Dear Editor,
I do not usually bother to read anything that Moses Nagamootoo writes; I do not think anybody does. But l decided for a lark to see what he was up to in his July 26th “My Turn” column.
Nagamootoo did not fail to live up to my expectations. Predictable as always he has the uncanny ability to take things out of context to support his agenda, and, within a short time, he can do a complete somersault with the same information and go in the opposite direction.
Ever opportunistic, he pulled random statements from no less than Dr. Cheddi Jagan, President Carter and the Carter Center to support his government’s non-existent “olive branch” offer to the “Opposition” in the context of an ethnic upheaval.
This was nothing but a transparent effort by him to make himself relevant; to remind people he is still important.

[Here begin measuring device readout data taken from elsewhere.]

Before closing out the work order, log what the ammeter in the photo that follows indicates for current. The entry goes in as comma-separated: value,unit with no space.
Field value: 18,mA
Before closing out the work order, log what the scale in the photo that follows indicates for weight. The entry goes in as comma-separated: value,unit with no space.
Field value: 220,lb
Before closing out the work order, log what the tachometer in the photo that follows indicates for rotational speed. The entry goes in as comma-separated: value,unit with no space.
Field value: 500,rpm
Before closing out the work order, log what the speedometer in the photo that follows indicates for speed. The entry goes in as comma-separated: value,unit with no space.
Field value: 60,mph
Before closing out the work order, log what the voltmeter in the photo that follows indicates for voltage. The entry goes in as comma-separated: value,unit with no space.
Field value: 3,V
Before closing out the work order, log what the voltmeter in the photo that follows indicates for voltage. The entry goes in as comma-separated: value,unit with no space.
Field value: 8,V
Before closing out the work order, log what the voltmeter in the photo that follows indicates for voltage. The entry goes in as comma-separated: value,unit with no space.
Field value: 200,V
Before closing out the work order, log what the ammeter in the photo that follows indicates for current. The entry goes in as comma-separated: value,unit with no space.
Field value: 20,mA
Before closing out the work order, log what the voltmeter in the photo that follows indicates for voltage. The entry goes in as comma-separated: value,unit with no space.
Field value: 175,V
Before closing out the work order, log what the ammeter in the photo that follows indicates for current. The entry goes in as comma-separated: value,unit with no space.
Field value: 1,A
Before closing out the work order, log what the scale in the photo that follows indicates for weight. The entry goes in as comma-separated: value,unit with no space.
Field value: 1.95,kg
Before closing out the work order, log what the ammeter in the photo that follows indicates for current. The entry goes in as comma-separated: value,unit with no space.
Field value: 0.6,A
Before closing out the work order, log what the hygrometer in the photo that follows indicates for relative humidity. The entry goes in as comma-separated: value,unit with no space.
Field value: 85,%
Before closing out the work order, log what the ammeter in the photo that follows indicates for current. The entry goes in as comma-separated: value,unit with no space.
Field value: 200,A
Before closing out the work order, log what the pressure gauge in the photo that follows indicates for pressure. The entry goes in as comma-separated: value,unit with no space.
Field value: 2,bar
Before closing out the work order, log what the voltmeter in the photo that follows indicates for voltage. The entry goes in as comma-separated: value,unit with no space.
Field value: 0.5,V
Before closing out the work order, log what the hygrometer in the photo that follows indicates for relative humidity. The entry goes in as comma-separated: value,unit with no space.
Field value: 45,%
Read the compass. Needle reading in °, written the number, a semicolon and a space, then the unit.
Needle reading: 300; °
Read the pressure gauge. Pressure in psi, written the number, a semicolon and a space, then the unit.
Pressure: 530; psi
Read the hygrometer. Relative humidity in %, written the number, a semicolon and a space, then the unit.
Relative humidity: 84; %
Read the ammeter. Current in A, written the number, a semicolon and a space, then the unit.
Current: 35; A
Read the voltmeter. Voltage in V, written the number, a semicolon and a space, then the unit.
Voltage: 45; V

In this he failed abysmally.
Everyone knows that the PPP/C is no longer the Opposition but the ‘government in waiting’. David Granger’s locus standi is merely to hand over the government to the legitimately elected President and government.
Nagamootoo’s “olive branch” is laced with desperation; he too has no locus standi, even if the APNU+AFC Coalition had won he was cast aside. In fact, he is desperately ‘singing for his supper’ as soon he may have no US visa or green card. He, like others in Granger’s band, is responsible for undermining democracy and putting the Guyanese people through this tortuous path created solely by Granger and APNU+AFC leaders to subvert the will of the Guyanese people and steal the election of March 2, 2020.
Nagamootoo lost any relevance in Guyana when he became the right hand man to Granger and the PNC, an ever willing participant and apologist for their corruption, incompetence and anti-people policies. Now Nagamootoo is trying to dress up their hijacking of the elections and attempted electoral coup with offers of an “olive branch.”
Again, like most things Nagamootoo says, it is all vacuous like standing in quick sand (“sucking sand”) it all vanishes.